Tekton is a young Kubernetes-native platform for managing continuous integration and delivery (CI/CD) pipelines. It not only installs and runs on Kubernetes but also defines its CI/CD pipelines as Kubernetes custom resources. This means the pipelines can now be controlled by native Kubernetes clients (CLI or APIs) and can take advantage of underlying resource management features such as rollbacks. The pipeline declaration format is flexible and allows defining workflows with conditions, parallel execution paths and handling final tasks to clean up among other features. As a result, Tekton can support complex and hybrid deployment workflows with rollbacks, canary release and more. Tekton is open source and also offered as a managed service by GCP. Although the documentation has room for improvement and the community is growing, we've been using Tekton successfully for production workloads on AWS.
Continuous challenges with how individuals and organizations establish trust digitally, over the internet, is giving rise to a new approach on how to prove identity, how to share and verify attributes needed to establish trust and how to securely transact.
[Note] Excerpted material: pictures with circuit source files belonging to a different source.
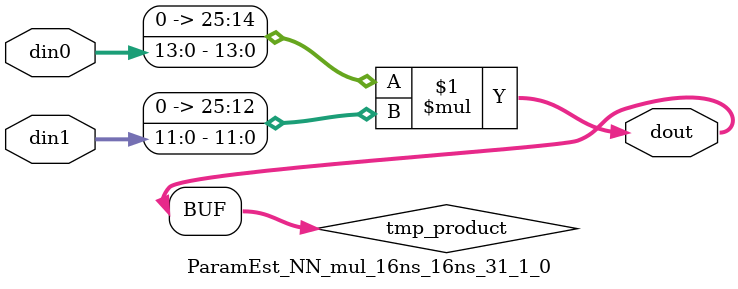
<source format=v>

`timescale 1 ns / 1 ps

  module ParamEst_NN_mul_16ns_16ns_31_1_0(din0, din1, dout);
parameter ID = 1;
parameter NUM_STAGE = 0;
parameter din0_WIDTH = 14;
parameter din1_WIDTH = 12;
parameter dout_WIDTH = 26;

input [din0_WIDTH - 1 : 0] din0; 
input [din1_WIDTH - 1 : 0] din1; 
output [dout_WIDTH - 1 : 0] dout;

wire signed [dout_WIDTH - 1 : 0] tmp_product;










assign tmp_product = $signed({1'b0, din0}) * $signed({1'b0, din1});











assign dout = tmp_product;







endmodule

</source>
Our Radar features some of the foundational technologies such as decentralized identity and verifiable credentials that enable this new era of digital trust.
However, such a global scale change won't be possible without a standardization of a technical governance stack that enables interoperability. The new Trust over IP Foundation, part of the Linux Foundation, has set out to do just that. Taking its inspiration from how TCP/IP standardization as the narrow waist of the internet has enabled interoperability across billions of devices, the group is defining a four-layer technical and governance Trust over IP stack. The stack includes public utilities such as decentralized identifiers, decentralized identity comms to standardized protocols for agents such as digital wallets to communicate, data exchange protocols such as flows to issue and verify verifiable credentials, as well as the application ecosystems such as education, finance, healthcare, etc. If you're revisiting your identity systems and how you establish trust with your ecosystem, we suggest looking into ToIP stack and its supporting tooling, Hyperledger Aries.
Technologies, especially wildly popular ones, have a tendency to be overused. What we're seeing at the moment is Node overload, a tendency to use Node.js indiscriminately or for the wrong reasons. Among these, two stand out in our opinion. Firstly, we frequently hear that Node.js should be used so that all programming can be done in one programming language. Our view remains that polyglot programming is a better approach, and this still goes both ways. Secondly, we often hear teams cite performance as a reason to choose Node.js. Although there are myriads of more or less sensible benchmarks, this perception is rooted in history. When Node.js became popular, it was the first major framework to embrace a nonblocking programming model which made it very efficient for IO-heavy tasks. (We mentioned this in our write-up of Node.js in 2012.) Due to its single-threaded nature, Node.js was never a good choice for compute-heavy workloads, though, and now that capable nonblocking frameworks also exist on other platforms — some with elegant, modern APIs — performance is no longer a reason to choose Node.js.